I will test whether setsigjmp(3) and longsigjmp(3) are able
to resolve the matter on GNU/kFreeBSD, since Glibc differ
between plain and sig-versions, which OpenBSD has long ago
abolished. The crucial repair was 12aefbe to "libinetutils/setsig.c",
setting correct old masks for saving.

The signal handler code in "src/rlogin.c" must still be rewritten
in due time (during next iteration), but a test is worth the effort.

 2) Both of "src/rlogind.c" and "src/rshd.c" are using iruserok(3)
    in essentially the form

      iruserok (from.sin_addr.s_addr, 0, ruser, luser)

    I am observing unexpected and consistent rejects here on
    GNU/kFreeBSD-amd64, which are only resolved when the numerical
    address is fed into "/etc/hosts.equiv", but not the corresponding
    symbolic name. The functionality is correct with GNU/Linux and
    OpenBSD. I need to double check any adaptions I might have made
    to "/etc/hosts", but otherwise the cause escapes my understanding.

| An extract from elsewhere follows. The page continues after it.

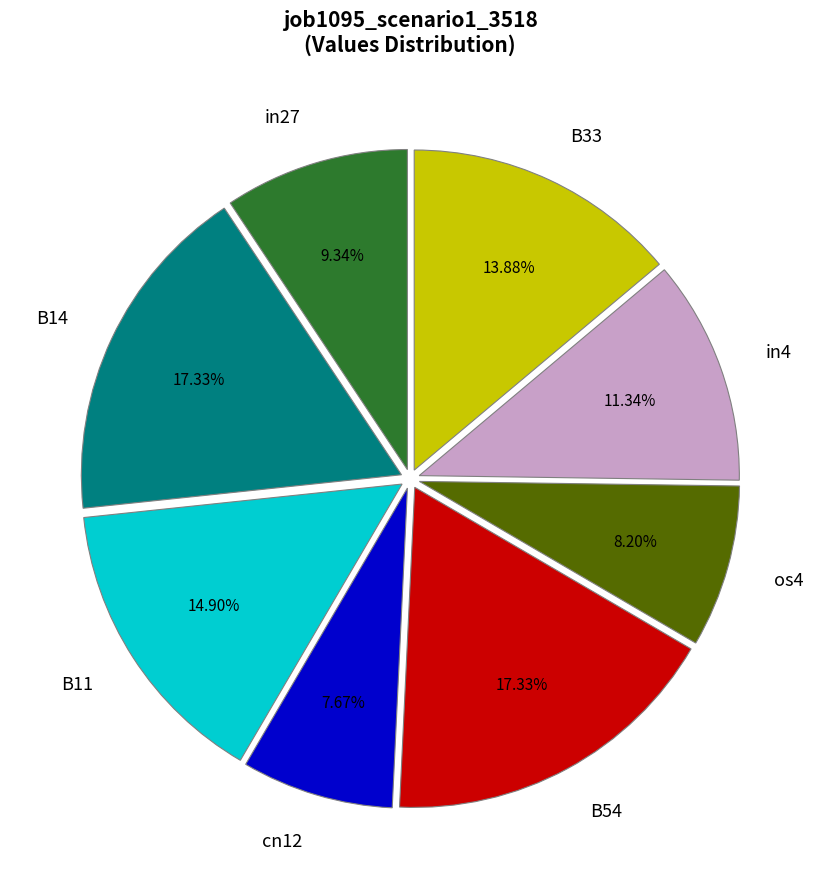

To the nearest percent, what is the difference between the largest and smallest slice percentages?

10%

Reading the manual page iruserok(3), I observe nothing that suggests

    ruserok (inet_ntoa (from.sina_addr.s_addr), 0, ruser, luser)

would function any differently from the previous call to iruserok(3).
Is this correct? Could ruserok(3) under some circumstance be compelled
to reject a host written as numerical octets? If the replacement
is usable (it only acts on numerical hosts, never on symbolic hosts),
then it would resolve my consistent issue for GNU/kFreeBSD and it
would at the same time allow us to build "rlogind" and "rshd" for
for OpenSolaris and relatives. Does the above use of ruserok(3)
still involve some security-weak step that iruserok(3) avoids?